Kimball mengatakan tindakan presiden tampaknya merupakan langkah untuk "meyakinkan mereka yang mungkin meragukan tindakan ekstrem" yang telah dia ambil selama beberapa hari terakhir.


Presiden mengatakan tindakannya dibenarkan di bawah konstitusi, yang memungkinkan kepala negara untuk mengambil tindakan luar biasa yang tidak ditentukan jika terjadi "ancaman yang akan segera terjadi".


Di atas gejolak politiknya, negara Afrika Utara itu dilanda krisis ekonomi yang melumpuhkan, termasuk melonjaknya inflasi dan pengangguran yang tinggi, serta melonjaknya infeksi COVID-19.






Penyelidikan yudisial



Partai Ennahdha, yang merupakan faksi terbesar dalam pemerintahan koalisi, awalnya menyebut perebutan kekuasaan sebagai “kudeta”, sementara AS, UE, dan kekuatan lainnya telah menyuarakan keprihatinan yang kuat.


Meningkatkan ketegangan, kantor kejaksaan Tunisia mengumumkan pada hari Rabu bahwa pengadilan telah membuka penyelidikan atas tuduhan bahwa Ennahdha dan dua partai politik lainnya menerima dana ilegal menjelang pemilihan 2019.


Badan keuangan peradilan membuka penyelidikan pada 14 Juli, dengan fokus pada "pembiayaan asing dan penerimaan dana yang tidak diketahui asalnya", kata juru bicara kejaksaan Mohsen Dali.

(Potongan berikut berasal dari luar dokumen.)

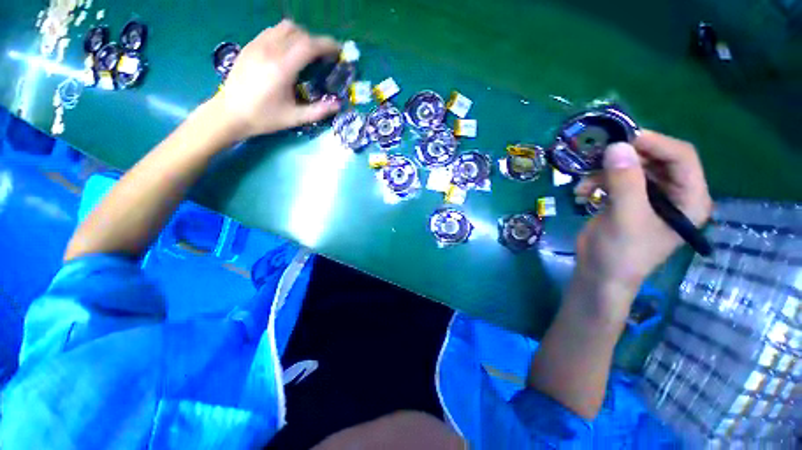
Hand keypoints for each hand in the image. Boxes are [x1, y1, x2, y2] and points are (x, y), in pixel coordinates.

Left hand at [211, 20, 341, 140]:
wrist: (231, 113)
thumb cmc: (264, 118)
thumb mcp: (295, 118)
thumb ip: (319, 111)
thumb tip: (338, 105)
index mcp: (282, 68)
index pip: (308, 45)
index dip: (326, 45)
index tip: (337, 50)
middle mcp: (269, 51)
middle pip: (298, 33)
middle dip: (315, 41)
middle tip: (323, 57)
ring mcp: (257, 45)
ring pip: (284, 27)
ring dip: (300, 36)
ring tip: (306, 53)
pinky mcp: (250, 46)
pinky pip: (272, 31)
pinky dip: (285, 36)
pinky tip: (287, 52)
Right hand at [572, 130, 712, 315]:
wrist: (598, 274)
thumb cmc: (621, 254)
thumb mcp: (626, 218)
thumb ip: (625, 182)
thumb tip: (616, 145)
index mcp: (689, 198)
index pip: (682, 158)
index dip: (656, 144)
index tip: (623, 139)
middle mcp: (674, 193)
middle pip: (656, 159)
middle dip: (627, 156)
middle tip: (598, 156)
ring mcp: (649, 196)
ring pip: (632, 167)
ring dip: (606, 170)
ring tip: (585, 181)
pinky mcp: (627, 199)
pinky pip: (615, 178)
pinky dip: (597, 181)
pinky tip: (582, 192)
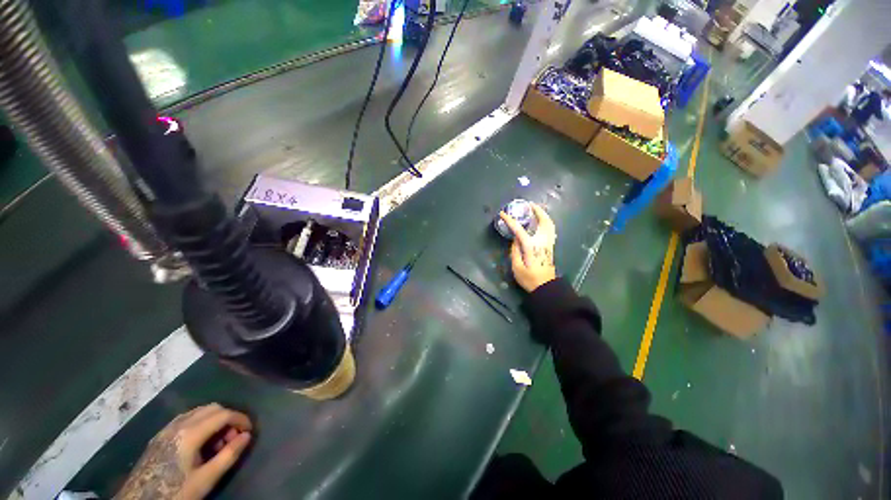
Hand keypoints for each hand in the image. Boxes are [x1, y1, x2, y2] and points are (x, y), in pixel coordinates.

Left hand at [116, 404, 252, 499]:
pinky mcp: (159, 436)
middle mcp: (178, 424)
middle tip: (233, 439)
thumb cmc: (175, 491)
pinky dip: (200, 424)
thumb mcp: (205, 479)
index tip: (250, 431)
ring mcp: (166, 429)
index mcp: (190, 433)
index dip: (241, 419)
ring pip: (198, 412)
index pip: (224, 414)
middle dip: (228, 418)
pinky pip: (186, 419)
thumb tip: (247, 436)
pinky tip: (200, 444)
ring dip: (214, 420)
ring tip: (217, 443)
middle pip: (212, 408)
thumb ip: (228, 456)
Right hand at [500, 203, 556, 291]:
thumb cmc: (529, 279)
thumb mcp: (517, 267)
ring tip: (536, 210)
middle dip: (537, 210)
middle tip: (529, 205)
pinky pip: (550, 229)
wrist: (545, 287)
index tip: (503, 214)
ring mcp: (548, 243)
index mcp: (530, 246)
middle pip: (543, 221)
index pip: (519, 230)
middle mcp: (542, 242)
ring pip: (550, 224)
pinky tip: (541, 221)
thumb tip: (515, 239)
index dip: (510, 221)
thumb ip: (515, 251)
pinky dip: (547, 221)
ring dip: (544, 215)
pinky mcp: (550, 246)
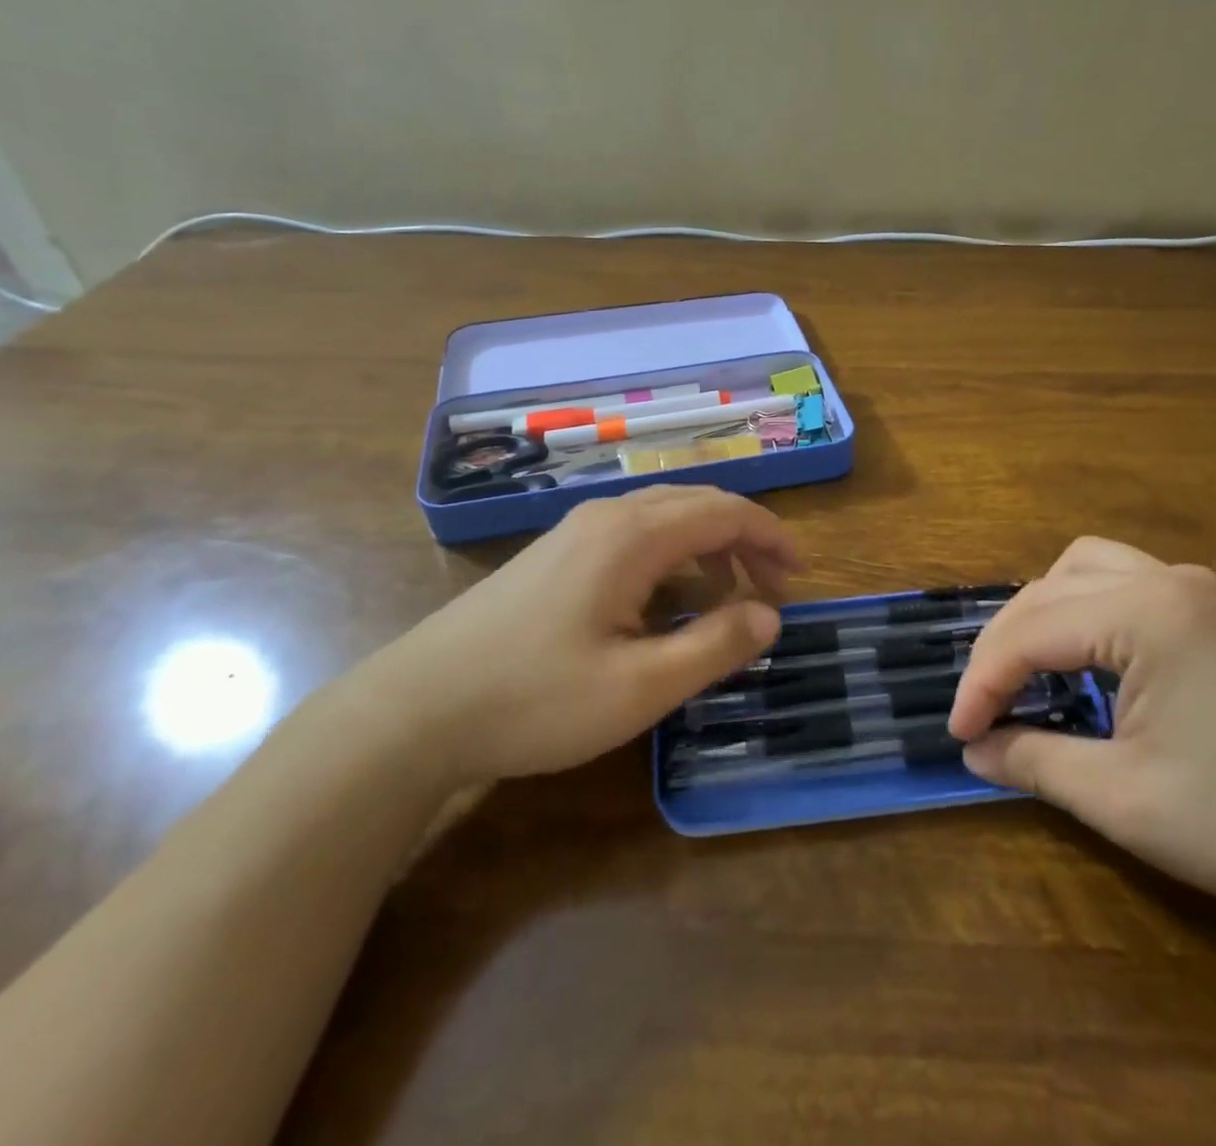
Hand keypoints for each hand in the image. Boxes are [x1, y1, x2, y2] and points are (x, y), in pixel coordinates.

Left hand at [348, 486, 796, 789]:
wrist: (415, 710)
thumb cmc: (534, 700)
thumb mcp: (640, 688)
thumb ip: (714, 646)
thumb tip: (770, 616)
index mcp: (632, 536)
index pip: (723, 511)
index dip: (770, 536)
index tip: (799, 575)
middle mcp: (605, 517)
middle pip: (695, 505)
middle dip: (743, 541)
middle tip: (772, 591)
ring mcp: (574, 533)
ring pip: (663, 520)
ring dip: (706, 550)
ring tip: (726, 602)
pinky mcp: (554, 556)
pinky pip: (633, 539)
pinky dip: (670, 561)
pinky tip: (665, 606)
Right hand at [949, 538, 1215, 952]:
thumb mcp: (1127, 801)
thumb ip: (1036, 763)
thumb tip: (975, 749)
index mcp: (1145, 614)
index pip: (1030, 632)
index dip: (982, 682)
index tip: (958, 731)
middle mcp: (1166, 580)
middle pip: (1048, 589)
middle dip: (1004, 645)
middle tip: (984, 707)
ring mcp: (1197, 588)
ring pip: (1084, 570)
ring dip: (1040, 613)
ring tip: (1026, 669)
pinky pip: (1122, 583)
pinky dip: (1082, 609)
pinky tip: (1083, 657)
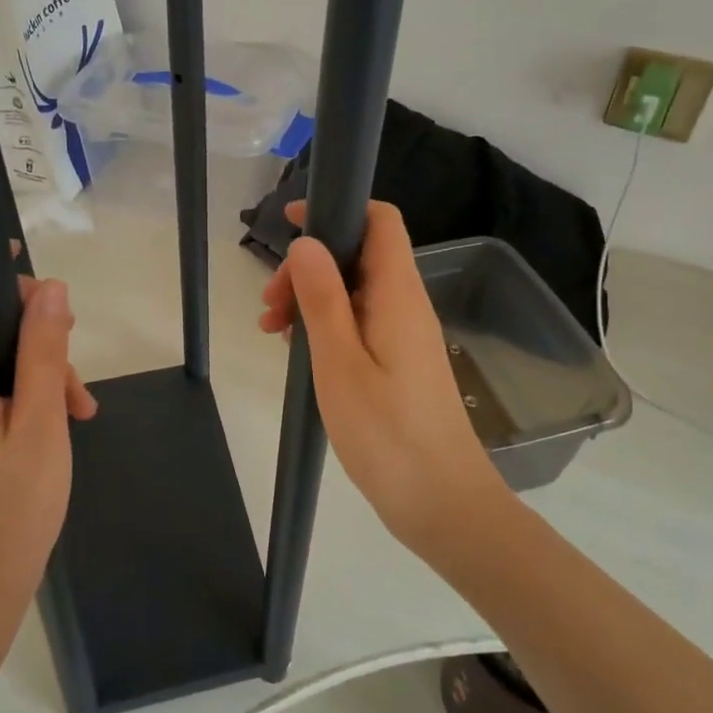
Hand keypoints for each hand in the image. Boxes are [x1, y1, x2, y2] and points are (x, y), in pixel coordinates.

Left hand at [0, 260, 96, 618]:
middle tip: (71, 349)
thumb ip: (43, 352)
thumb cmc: (11, 509)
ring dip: (30, 361)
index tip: (13, 263)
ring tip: (77, 401)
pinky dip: (18, 387)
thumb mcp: (41, 425)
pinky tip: (62, 414)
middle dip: (22, 322)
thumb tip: (50, 288)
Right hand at [259, 201, 507, 558]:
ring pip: (354, 291)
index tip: (290, 224)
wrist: (442, 504)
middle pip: (358, 255)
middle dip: (309, 265)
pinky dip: (326, 325)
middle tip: (269, 305)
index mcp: (398, 294)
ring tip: (272, 331)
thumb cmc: (387, 433)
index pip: (380, 220)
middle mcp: (406, 305)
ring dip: (311, 298)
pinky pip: (359, 322)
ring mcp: (405, 334)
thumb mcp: (340, 363)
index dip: (339, 208)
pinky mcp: (400, 361)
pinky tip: (298, 351)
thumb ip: (323, 298)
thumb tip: (307, 242)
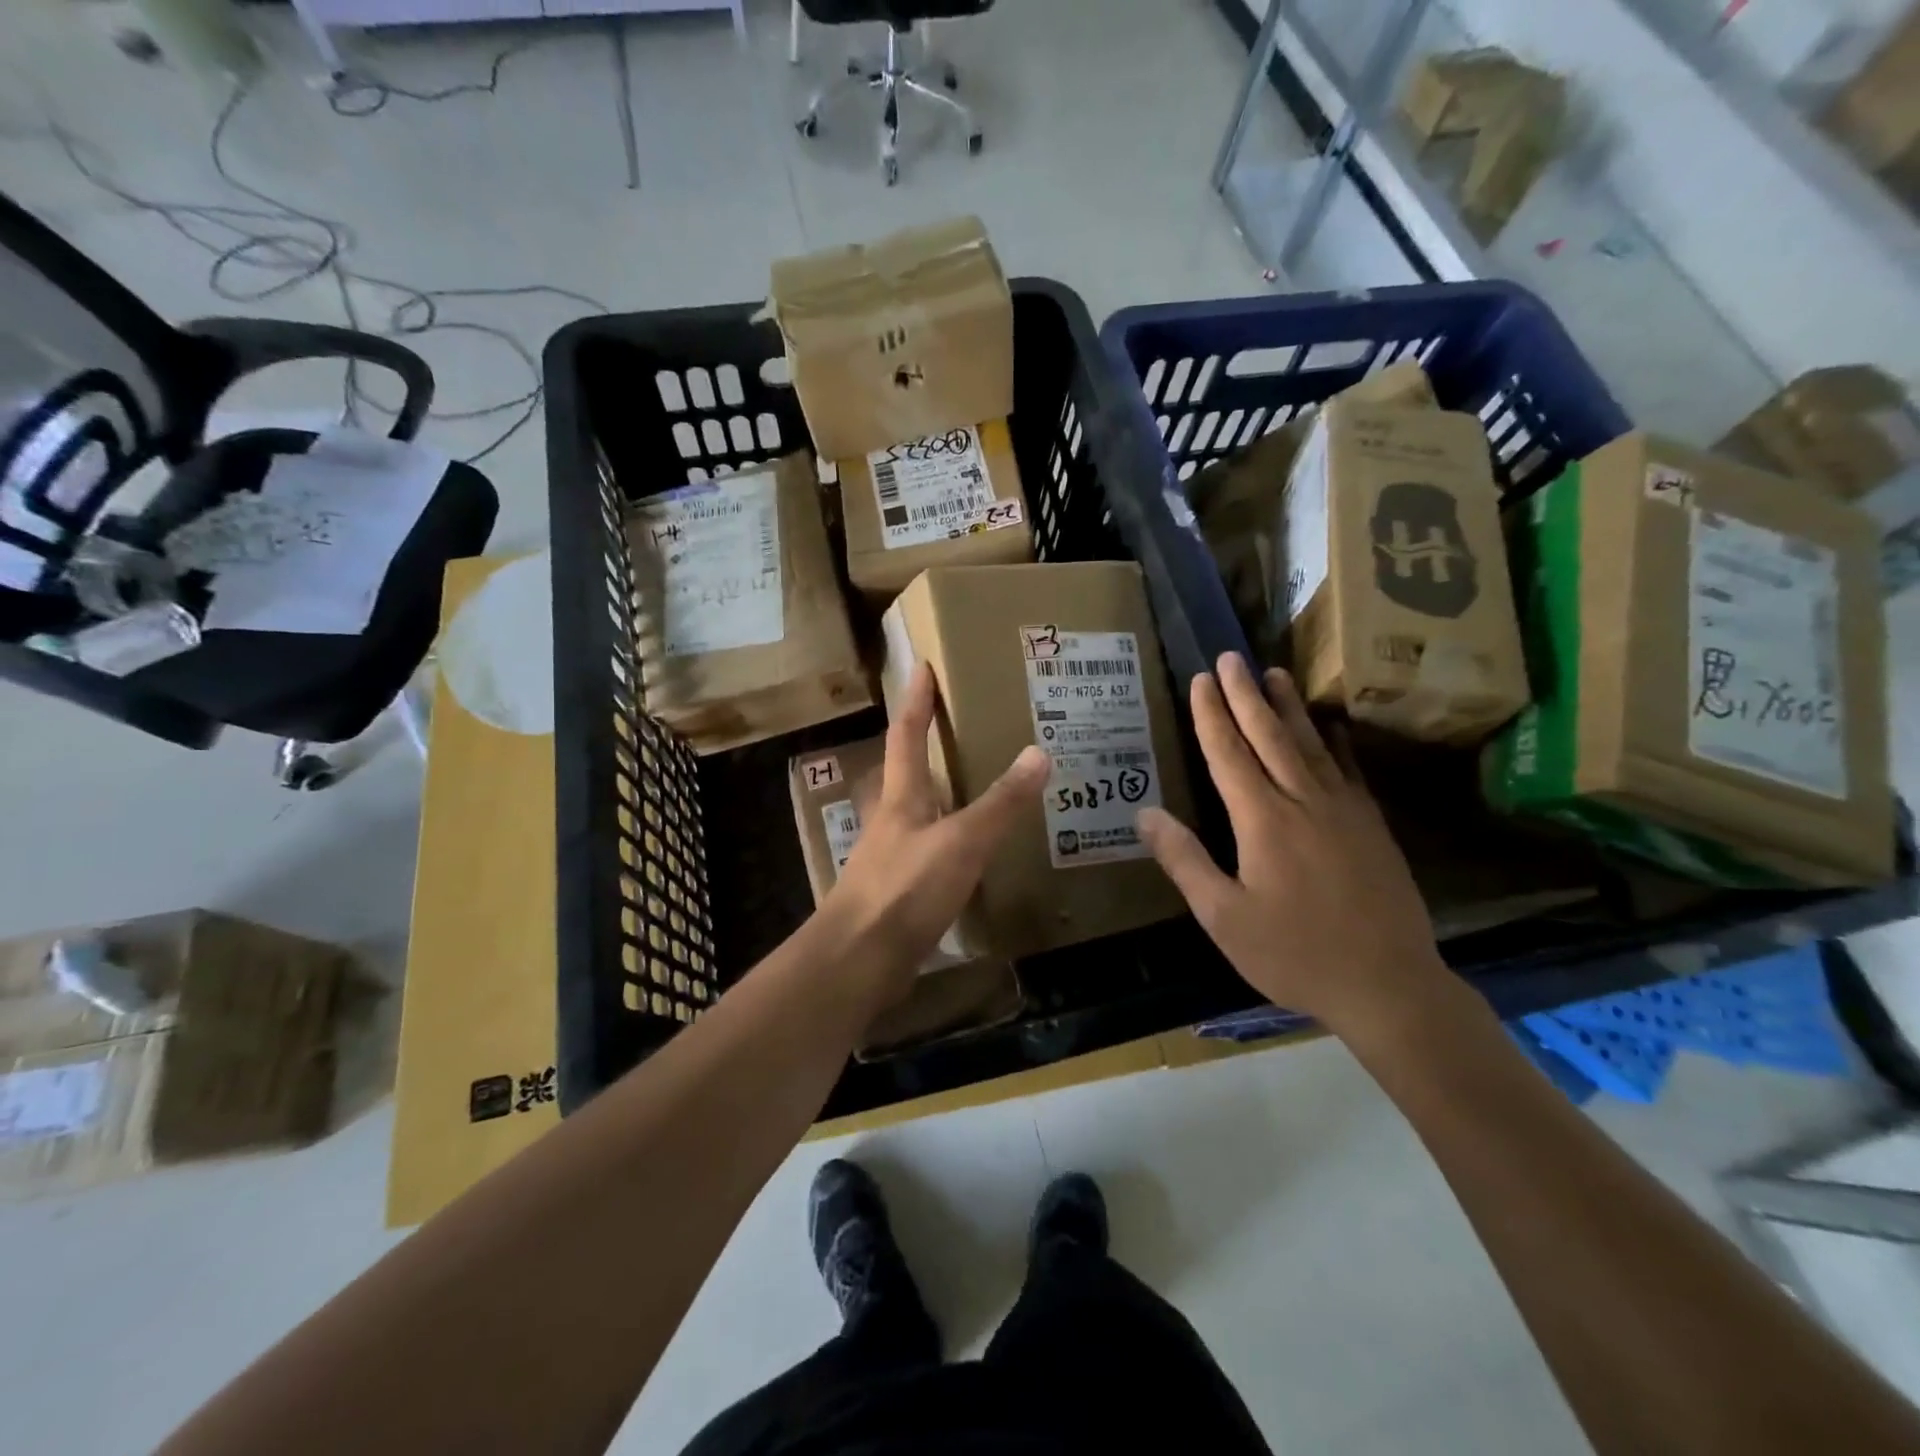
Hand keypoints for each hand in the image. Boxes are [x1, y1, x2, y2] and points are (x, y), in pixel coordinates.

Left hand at [822, 663, 1048, 999]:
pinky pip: (928, 853)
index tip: (921, 666)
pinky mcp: (897, 893)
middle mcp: (892, 821)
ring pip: (918, 814)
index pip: (906, 734)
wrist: (858, 962)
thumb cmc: (905, 890)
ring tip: (976, 786)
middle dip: (924, 744)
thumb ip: (1000, 803)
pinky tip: (970, 856)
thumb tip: (1039, 752)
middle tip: (959, 726)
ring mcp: (891, 858)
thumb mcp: (961, 843)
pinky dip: (949, 842)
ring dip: (941, 795)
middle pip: (905, 772)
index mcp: (901, 798)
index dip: (916, 699)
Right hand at [1136, 653, 1447, 1035]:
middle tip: (1231, 657)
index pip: (1229, 754)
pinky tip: (1329, 726)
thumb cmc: (1294, 954)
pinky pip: (1348, 769)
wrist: (1389, 986)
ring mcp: (1344, 810)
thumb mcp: (1223, 917)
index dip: (1211, 715)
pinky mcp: (1371, 825)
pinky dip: (1334, 741)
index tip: (1200, 680)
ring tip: (1273, 672)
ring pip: (1311, 744)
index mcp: (1263, 821)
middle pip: (1270, 735)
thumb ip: (1184, 861)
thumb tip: (1146, 814)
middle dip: (1246, 694)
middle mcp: (1303, 801)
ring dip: (1288, 706)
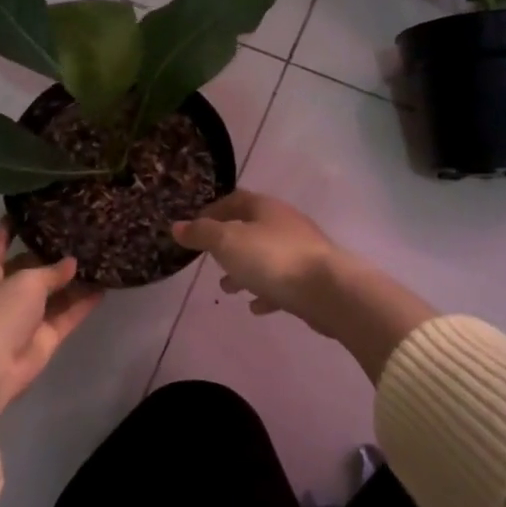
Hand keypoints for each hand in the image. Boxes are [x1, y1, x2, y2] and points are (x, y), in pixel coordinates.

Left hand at [0, 220, 103, 424]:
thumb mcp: (26, 281)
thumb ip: (51, 270)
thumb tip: (71, 263)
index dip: (7, 228)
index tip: (24, 211)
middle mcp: (6, 293)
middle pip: (29, 269)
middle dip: (50, 256)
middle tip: (78, 236)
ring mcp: (26, 317)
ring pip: (53, 294)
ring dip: (72, 281)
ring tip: (98, 258)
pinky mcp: (45, 337)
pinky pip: (68, 314)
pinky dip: (83, 303)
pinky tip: (104, 287)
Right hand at [172, 190, 434, 380]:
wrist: (328, 290)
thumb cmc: (272, 259)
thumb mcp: (228, 242)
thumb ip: (202, 233)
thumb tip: (177, 226)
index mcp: (266, 208)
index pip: (235, 200)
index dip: (213, 211)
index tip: (195, 227)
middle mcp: (285, 224)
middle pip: (251, 229)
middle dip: (228, 245)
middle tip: (210, 260)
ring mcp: (301, 251)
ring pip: (266, 257)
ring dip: (245, 271)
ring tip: (227, 288)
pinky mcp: (311, 279)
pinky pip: (282, 283)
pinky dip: (266, 291)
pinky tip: (256, 307)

Saied, seorang akademisi yang mengatakan dia bertekad untuk merevolusi sistem politik melalui perubahan undang-undang, mengatakan dia akan mengambil alih kekuasaan eksekutif dengan bantuan pemerintah yang kepala barunya akan dia tunjuk sendiri.


“Presiden Saied akan sangat berhati-hati dalam memilih kepala pemerintahan masa depan karena dia menginginkan orang yang dapat dipercaya dan setia yang akan mengadopsi kebijakan yang sama dengannya,” kata ilmuwan politik Slaheddine Jourchi.


Demokrasi muda sering disebut-sebut sebagai satu-satunya kisah sukses Musim Semi Arab – pemberontakan yang melanda kawasan yang dimulai di Tunisia pada akhir 2010.


Satu dekade kemudian, banyak orang di negara berpenduduk 12 juta itu mengatakan bahwa mereka hanya melihat sedikit peningkatan dalam standar hidup, dan semakin marah dengan kebuntuan politik yang berlarut-larut dengan pertikaian di antara para elit.


Pemerintah yang digulingkan juga telah dikritik karena penanganannya terhadap pandemi COVID yang telah menyebabkan hampir 579.000 kasus yang dilaporkan dan lebih dari 19.000 kematian di negara itu.